(Beginning of GIVEN TEXT)

Teaching Like a Ninja!

1 Oct

Massachusetts Health Sciences Library (1)I attended a really terrific continuing education event last Friday, co-hosted by the Massachusetts Health Sciences Library Network (MAHSLIN) and the Western Massachusetts Health Information Consortium (WHMIC). It featured two excellent speakers and a “sold-out” crowd.

First, Rebecca Blanchard, PhD, MEd, from Baystate Health, Academic Affairs Division, led us through a session focusing on the idea of “stealth teaching,” i.e. teaching people without them knowing that they are being taught. This is a great approach to education and one particularly suited for those of us who work in harried environments and with people who generally have little time or attention to give towards learning something new. From one-on-one encounters to small group instruction to formal classroom teaching, we learned and practiced ways of moving people from the place where they don’t know and/or don’t even know that they don’t know, to a place of knowledge, all by ways that facilitate learning. Dr. Blanchard has coined her approach, “ninja teaching” and by the time the session was over, we’d all earned our white belts in ninja school!

(End of GIVEN TEXT)
(Beginning of DATA PROVIDED)

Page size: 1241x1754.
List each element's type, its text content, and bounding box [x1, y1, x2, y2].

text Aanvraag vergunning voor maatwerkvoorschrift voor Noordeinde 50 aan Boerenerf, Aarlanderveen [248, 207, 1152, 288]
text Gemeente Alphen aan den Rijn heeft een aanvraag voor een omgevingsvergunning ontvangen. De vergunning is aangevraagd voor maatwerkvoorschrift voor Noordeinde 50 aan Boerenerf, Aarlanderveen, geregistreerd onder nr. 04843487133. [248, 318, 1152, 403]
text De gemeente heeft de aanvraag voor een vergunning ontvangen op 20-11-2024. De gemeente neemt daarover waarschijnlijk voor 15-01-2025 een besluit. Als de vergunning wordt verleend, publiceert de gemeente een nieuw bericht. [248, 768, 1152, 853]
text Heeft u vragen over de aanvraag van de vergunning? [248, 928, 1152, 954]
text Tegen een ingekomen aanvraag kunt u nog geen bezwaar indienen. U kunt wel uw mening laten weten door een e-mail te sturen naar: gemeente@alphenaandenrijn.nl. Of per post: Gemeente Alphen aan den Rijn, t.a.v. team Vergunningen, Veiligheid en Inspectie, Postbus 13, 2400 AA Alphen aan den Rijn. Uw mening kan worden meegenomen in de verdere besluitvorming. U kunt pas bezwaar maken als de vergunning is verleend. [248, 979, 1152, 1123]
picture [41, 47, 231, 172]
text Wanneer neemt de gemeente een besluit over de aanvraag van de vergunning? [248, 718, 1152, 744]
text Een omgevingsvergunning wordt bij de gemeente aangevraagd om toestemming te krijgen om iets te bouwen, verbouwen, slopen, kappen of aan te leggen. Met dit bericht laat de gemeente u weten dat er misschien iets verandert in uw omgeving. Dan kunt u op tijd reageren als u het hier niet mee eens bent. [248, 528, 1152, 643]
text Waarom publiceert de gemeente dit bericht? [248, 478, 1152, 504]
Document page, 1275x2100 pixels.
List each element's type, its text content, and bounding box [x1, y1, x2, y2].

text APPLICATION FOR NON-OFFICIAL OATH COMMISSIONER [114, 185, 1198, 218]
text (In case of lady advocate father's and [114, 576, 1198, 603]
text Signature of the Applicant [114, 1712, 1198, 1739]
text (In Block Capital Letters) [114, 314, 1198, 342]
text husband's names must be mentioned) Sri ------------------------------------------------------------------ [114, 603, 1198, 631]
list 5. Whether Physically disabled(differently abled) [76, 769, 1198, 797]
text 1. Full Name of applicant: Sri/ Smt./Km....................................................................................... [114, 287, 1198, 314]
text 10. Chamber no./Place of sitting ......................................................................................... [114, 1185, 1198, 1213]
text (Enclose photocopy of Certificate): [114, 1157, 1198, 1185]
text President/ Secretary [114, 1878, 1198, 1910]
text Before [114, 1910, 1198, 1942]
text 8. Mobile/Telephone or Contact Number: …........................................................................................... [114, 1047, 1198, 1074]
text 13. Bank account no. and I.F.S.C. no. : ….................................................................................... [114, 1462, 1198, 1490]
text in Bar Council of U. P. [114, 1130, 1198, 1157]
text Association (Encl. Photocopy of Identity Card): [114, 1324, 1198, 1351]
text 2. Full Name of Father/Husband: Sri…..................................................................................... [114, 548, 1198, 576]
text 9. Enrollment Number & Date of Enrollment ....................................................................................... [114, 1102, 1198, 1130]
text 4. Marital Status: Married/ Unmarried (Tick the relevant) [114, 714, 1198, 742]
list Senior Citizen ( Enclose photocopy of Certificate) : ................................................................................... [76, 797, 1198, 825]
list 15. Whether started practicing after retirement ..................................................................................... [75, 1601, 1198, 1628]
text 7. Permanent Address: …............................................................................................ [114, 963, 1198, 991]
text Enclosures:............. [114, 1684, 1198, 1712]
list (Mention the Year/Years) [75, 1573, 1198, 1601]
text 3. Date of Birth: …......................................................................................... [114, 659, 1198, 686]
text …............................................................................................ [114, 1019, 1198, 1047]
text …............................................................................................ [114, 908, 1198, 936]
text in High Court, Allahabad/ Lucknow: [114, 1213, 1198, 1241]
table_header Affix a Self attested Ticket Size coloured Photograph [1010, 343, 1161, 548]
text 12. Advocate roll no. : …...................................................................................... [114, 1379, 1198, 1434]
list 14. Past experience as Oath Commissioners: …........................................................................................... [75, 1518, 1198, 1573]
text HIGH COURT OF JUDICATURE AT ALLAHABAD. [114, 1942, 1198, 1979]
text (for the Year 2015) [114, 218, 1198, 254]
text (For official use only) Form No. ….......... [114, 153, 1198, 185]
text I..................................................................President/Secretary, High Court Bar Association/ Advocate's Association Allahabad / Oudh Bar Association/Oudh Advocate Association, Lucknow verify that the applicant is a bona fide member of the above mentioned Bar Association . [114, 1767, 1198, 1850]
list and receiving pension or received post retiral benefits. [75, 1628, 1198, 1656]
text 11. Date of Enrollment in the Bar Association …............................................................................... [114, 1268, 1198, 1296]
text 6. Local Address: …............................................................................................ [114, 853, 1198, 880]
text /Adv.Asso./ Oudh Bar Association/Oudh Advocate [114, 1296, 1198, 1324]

(End of DATA PROVIDED)

■ ACTIVITY
Please reproduce the part of the ninja teaching post starting at "First, Rebecca Blanchard, PhD, MEd, from" and ending at "in ninja school!", word for word.

■ ANSWER AREA
First, Rebecca Blanchard, PhD, MEd, from Baystate Health, Academic Affairs Division, led us through a session focusing on the idea of “stealth teaching,” i.e. teaching people without them knowing that they are being taught. This is a great approach to education and one particularly suited for those of us who work in harried environments and with people who generally have little time or attention to give towards learning something new. From one-on-one encounters to small group instruction to formal classroom teaching, we learned and practiced ways of moving people from the place where they don’t know and/or don’t even know that they don’t know, to a place of knowledge, all by ways that facilitate learning. Dr. Blanchard has coined her approach, “ninja teaching” and by the time the session was over, we’d all earned our white belts in ninja school!